Являюсь утром второго в школу, и сил просто нет никаких! Мысли разбегаются, словно тараканы от солнечного света. Вы понимаете меня?! Каникулы только-только отгулял, день рождения вчера отпраздновал, настроение почти летнее, а тут – бац! – четвёртая четверть! Нужда и неволя! Невыносимо… Подхожу к кабинету русского и литературы, натыкаюсь на Семёнова с Горецким.

– Именинник! – сообщают они мне глупо торжественно и загадочно. – Взрослый совсем уже.

– Я знаю, – усмехаюсь горько, затем спохватываюсь: – А вы на что намекаете?

– Поздно намекать, – смеются. – Ты женился, Савицкий? Так и говори, не виляй.

– Что за коллективный дебилизм?! Пойдите выспитесь или запишитесь на приём к врачу…

– К венерологу? Мы к нему всегда успеем, – не унимаются товарищи. – Зайди в класс, глянь, там новенькая пришла. Ничего себе, клёвая, в норме. Ты только прикинь её фамилию!

– Я сейчас всё брошу и начну прикидывать её фамилию!.. Ну что? Что за фамилия? – всё больше раздражаюсь и кипячусь я. – Троцкая?! Джонсон?!

– Сам ты Джонсон! – ржут. – Савицкая! Понял?!

– Савицкая. Большое дело, – оторопело рассуждаю я вслух. – Я сам Савицкий, и – ничего. Не жалуюсь… Долбозвоны вы оба, видно за километр невооружённым взглядом. Всё, закончили театр…

Легонько отстраняю обоих и вхожу в класс. Вхожу и вижу Новенькую: светлые волнистые волосы, округлые глаза, длинные прямые ресницы, нос с горбинкой, подвижное улыбчивое лицо. Деревянно подхожу к ней и как дурак спрашиваю:

– Мы с тобой случайно не родственники?

– Не-ет, – тянет она удивлённо.

– Слава богу! – отвечаю.

Поворачиваюсь и, поражённый внезапным приступом собственного идиотизма, иду на своё место.

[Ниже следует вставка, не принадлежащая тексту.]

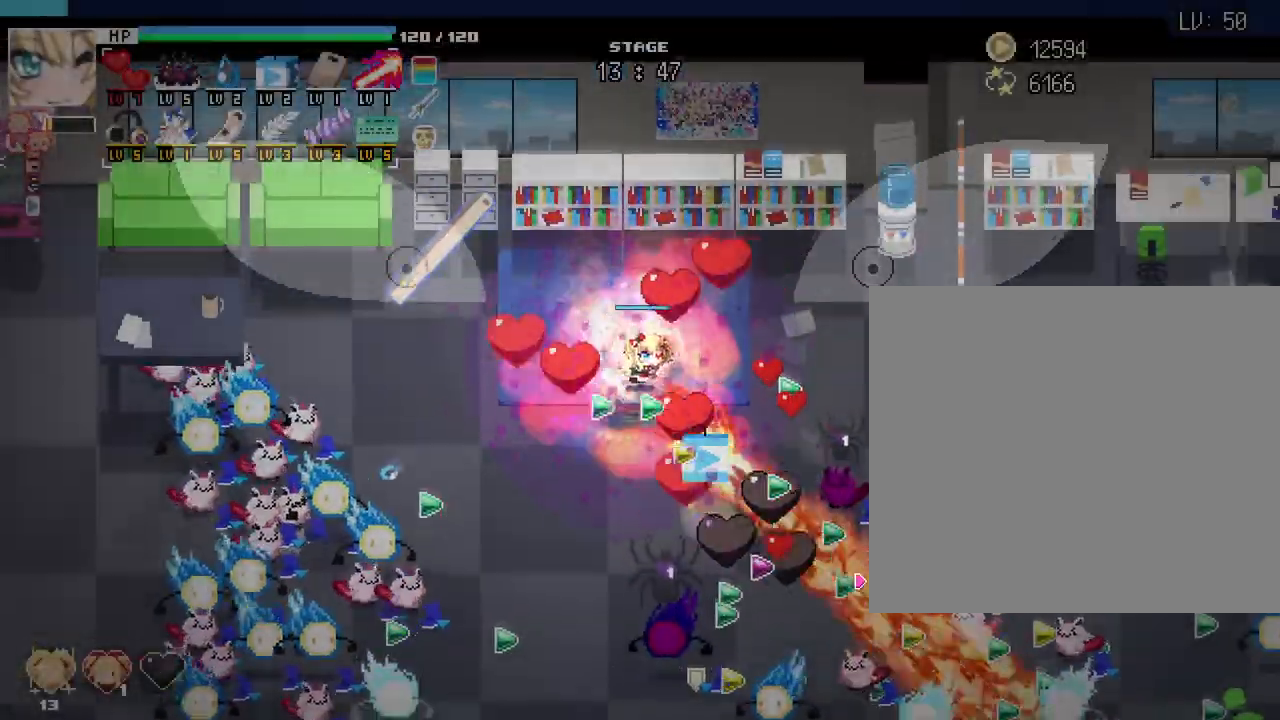
{"keys": [], "mouse": [], "events": [[50, "w", "up"], [333, "d", "down"], [450, "d", "up"]]}
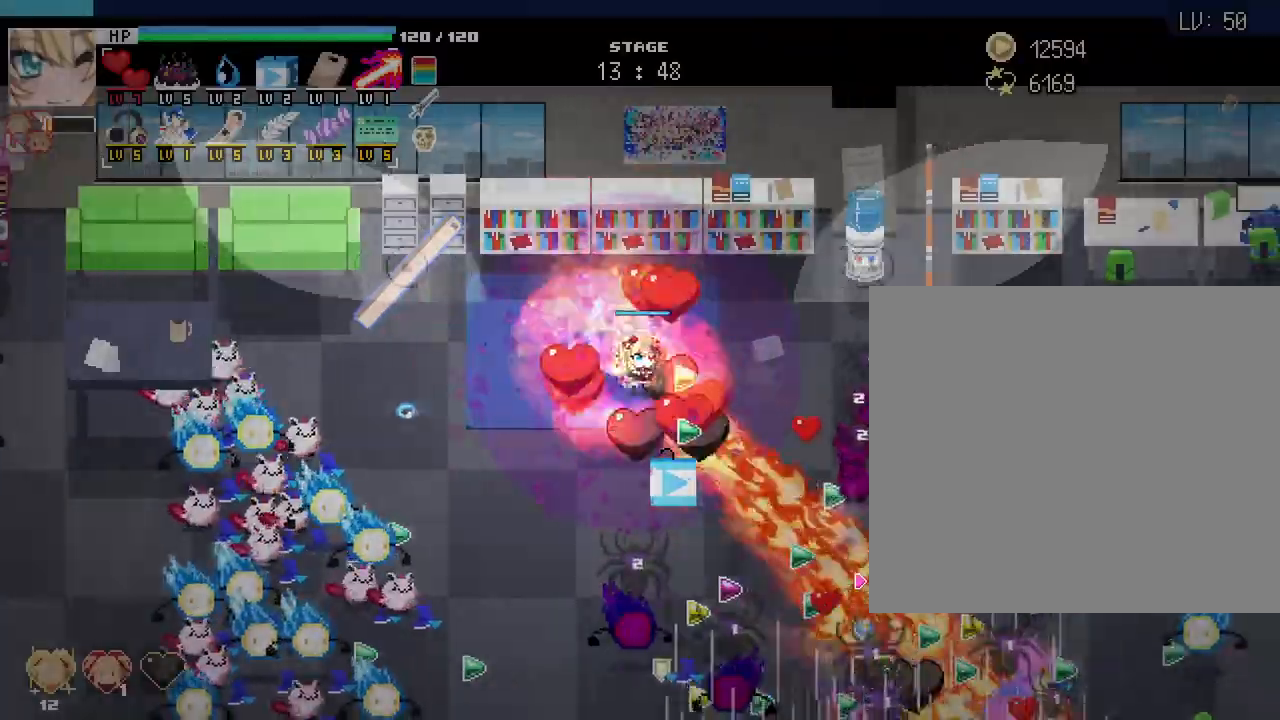
{"keys": [], "mouse": [], "events": [[233, "w", "down"], [317, "d", "down"], [350, "w", "up"], [467, "d", "up"]]}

Почему я это вдруг вспомнил?

Зелёный луч

У Савицкой чувство, любовь – это продукты каких-то сложных и целенаправленных логических умозаключений.

Ой, что-то такое я сейчас написала и сама испугалась. Хочется выражаться проще, но получается не всегда.

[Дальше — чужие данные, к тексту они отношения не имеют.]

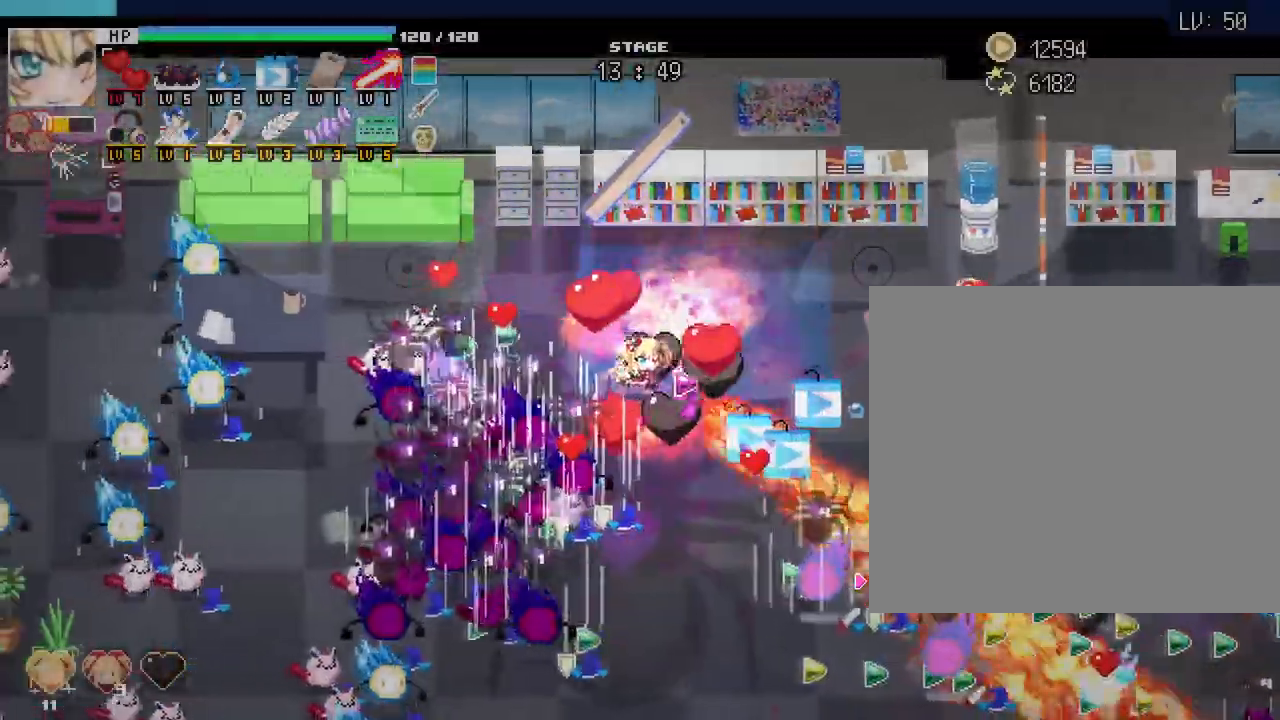
{"keys": ["s"], "mouse": [], "events": [[33, "d", "down"], [500, "d", "up"]]}
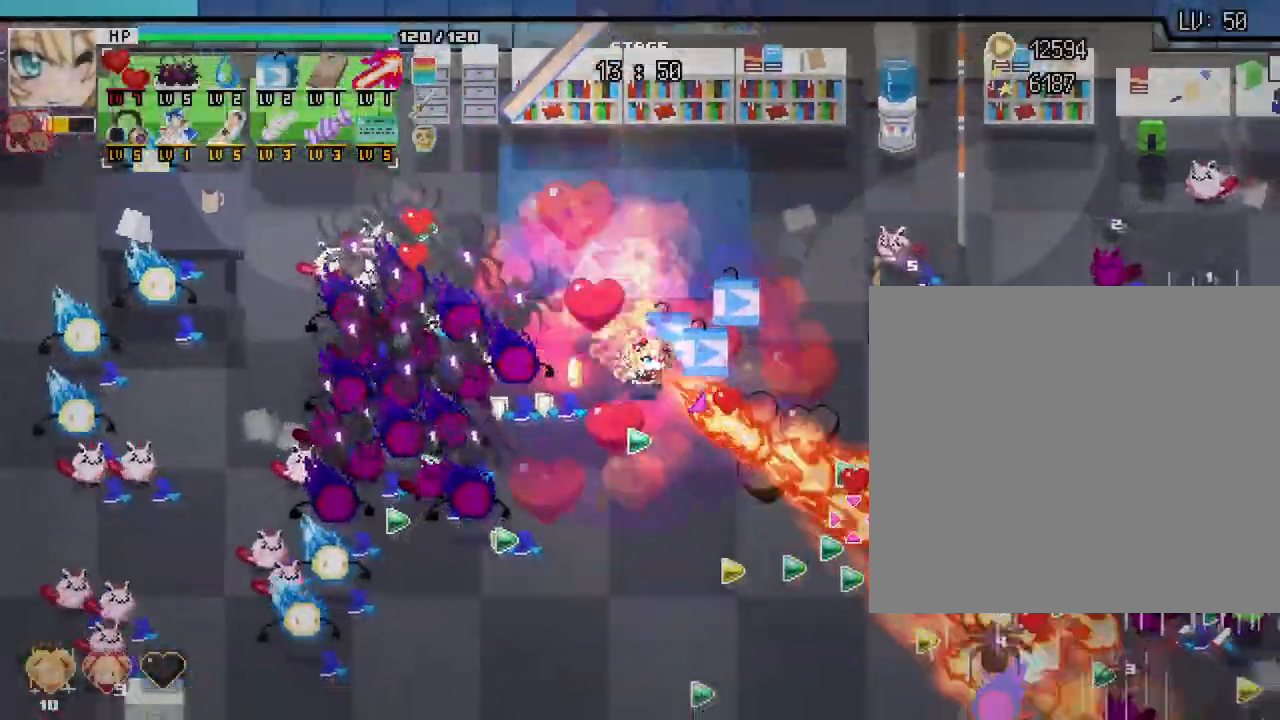
{"keys": ["s"], "mouse": [], "events": []}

Так вот, Савицкая свою «влюбовь» вычисляет. Она воспитывает её в себе, развивает, ухаживает за ней, как за редиской на грядке. А проще поступить иначе. Нужно глубоко вздохнуть, выглянуть в окно, что-нибудь там увидеть и этим восхититься, очароваться, одухотвориться. Неважно чем: свежестью листвы, умытостью улиц, холодной синевой неба. Потом выйти на волю, оглядеться вокруг и сейчас же ощутить на себе взгляд незнакомого молодого человека с серьёзным лицом и смеющимися глазами. Ощутив этот взгляд, немедленно позволить молодому человеку в себя влюбиться. Или не так: влюбить его в себя своей вдохновенной сиюминутной неотразимостью. Возможно, я всё упрощаю, вот только собственный жизненный опыт – очень упрямая и убедительная вещь…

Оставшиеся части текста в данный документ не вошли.